Je suis finalement contraint de payer de ma personne et de passer moi aussi devant la caméra. On verra au montage si je garde la prise ou si je coupe pour
blanchir un figurant africain, façon Michael Jackson.
Nous terminons la journée avec les plans sur un enfant soldat. Oman, 9 ans, a bien du mal à tenir la lourde Kalachnikov dans ses bras fins, comme il a parfois du mal à conserver son regard dans
l’objectif de la caméra. Même s’il se montre très coopératif, je me surprends à imaginer la galère d’un tournage avec beaucoup d’enfants…

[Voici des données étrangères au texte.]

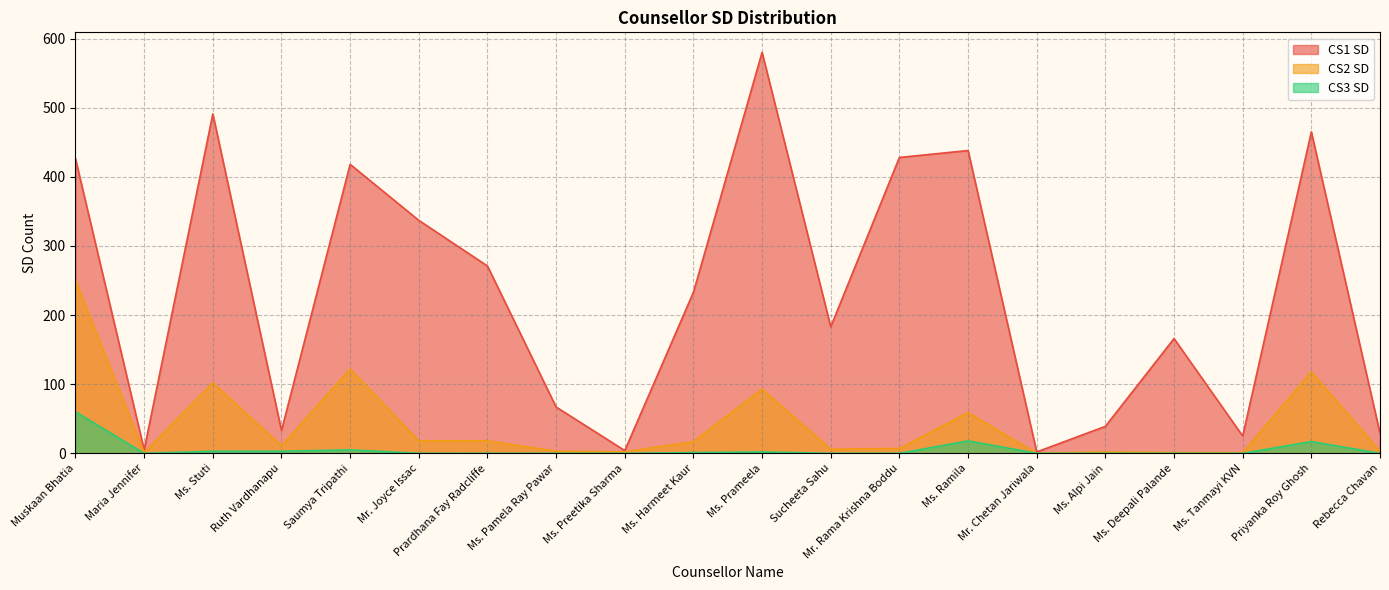

Is the value of CS2 SD at Priyanka Roy Ghosh greater than the value of CS1 SD at Mr. Chetan Jariwala?

Yes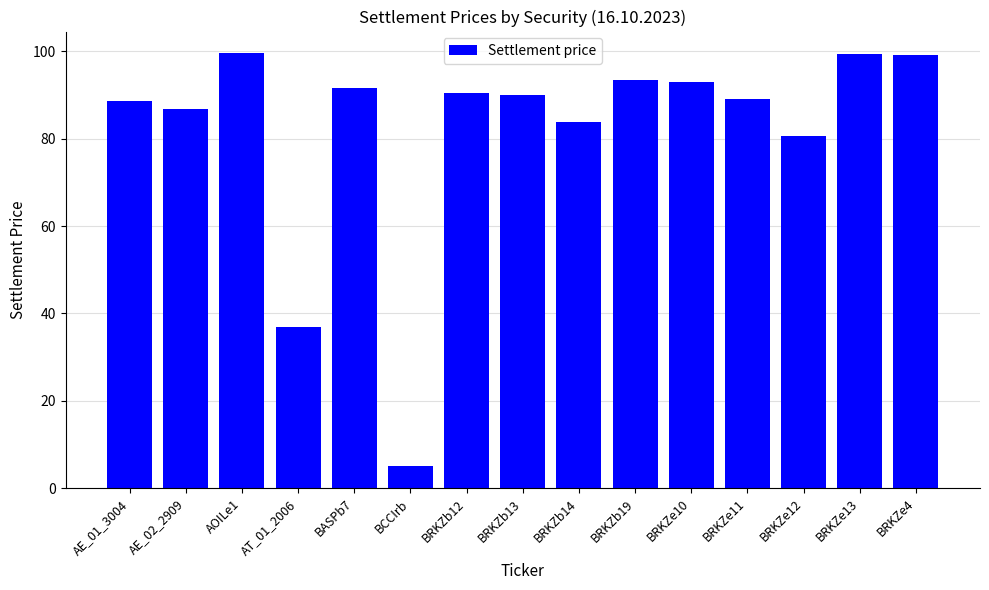

How many data points does each series have?

15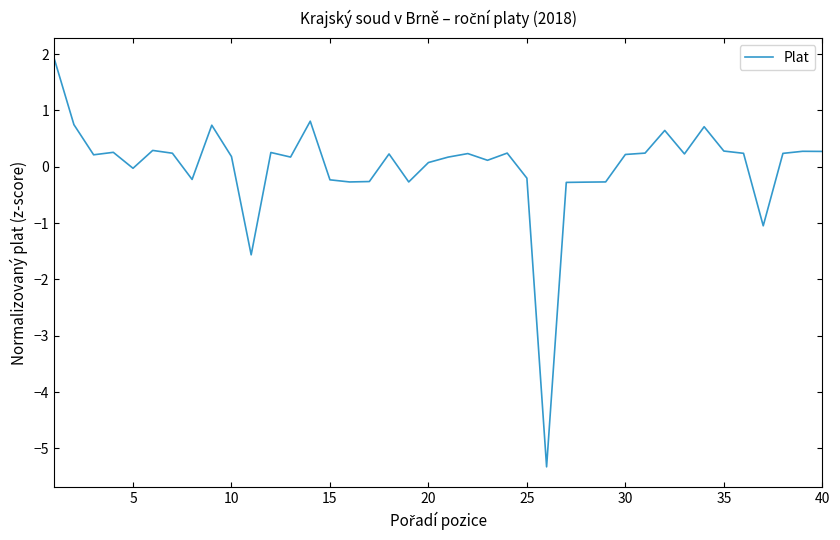

What is the difference between the maximum and minimum values?

7.3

Le tournage aura finalement eu des vertus pédagogiques : Oman a fini par savoir manipuler sa kalachnikov comme un chef.
Le bilan du tournage est très positif.
Nous avons shooté la totalité des plans prévus, et nous l’avons fait dans la durée impartie (on a bouclé à 17h05). L’équipe a été performante, et le client (Donnie)
est parti avec une mine satisfaite à la fin de la journée.
Reste maintenant à examiner les rushes et à visionner les images d’archive que le groupe veut incruster dans le décor de fond, et on commencera à avoir une petite
idée du produit fini.
L'avantage à tourner en studio avec une lumière qui ne varie pas d'un plan à l'autre, est qu'on peut tourner énormément de plans en peu de temps. Cet état de fait était renforcé par le fait qu'on
ne prenait pas de son sur le tournage (playback oblige), et qu'on n'avait jamais à perdre 3mn à faire le silence plateau avant chaque prise. Il suffisait d'envoyer le son et c'était réglé.
Bref, des conditions de productivité optimales.
Un grand merci à Digital Diesel pour m’avoir confié ce projet, j’espère que d’autres arriveront très vite.